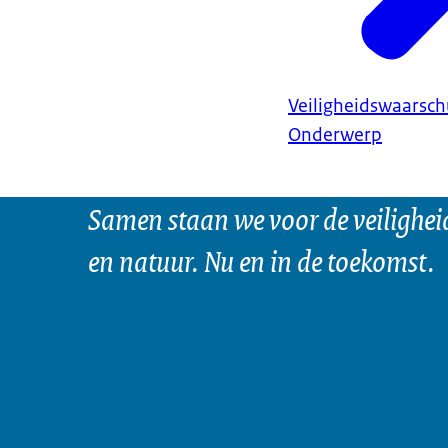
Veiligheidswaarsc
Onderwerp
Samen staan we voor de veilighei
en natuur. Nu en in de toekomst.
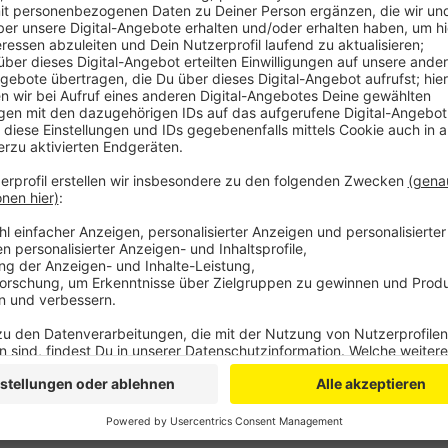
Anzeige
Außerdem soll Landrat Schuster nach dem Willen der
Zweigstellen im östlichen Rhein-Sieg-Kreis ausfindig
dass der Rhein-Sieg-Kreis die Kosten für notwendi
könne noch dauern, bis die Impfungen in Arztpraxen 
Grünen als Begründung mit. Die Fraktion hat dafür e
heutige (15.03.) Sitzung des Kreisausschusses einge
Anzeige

BRIEF: Collect every line above that contains the word "Rhein".

RESPONSE:
Zweigstellen im östlichen Rhein-Sieg-Kreis ausfindig
dass der Rhein-Sieg-Kreis die Kosten für notwendi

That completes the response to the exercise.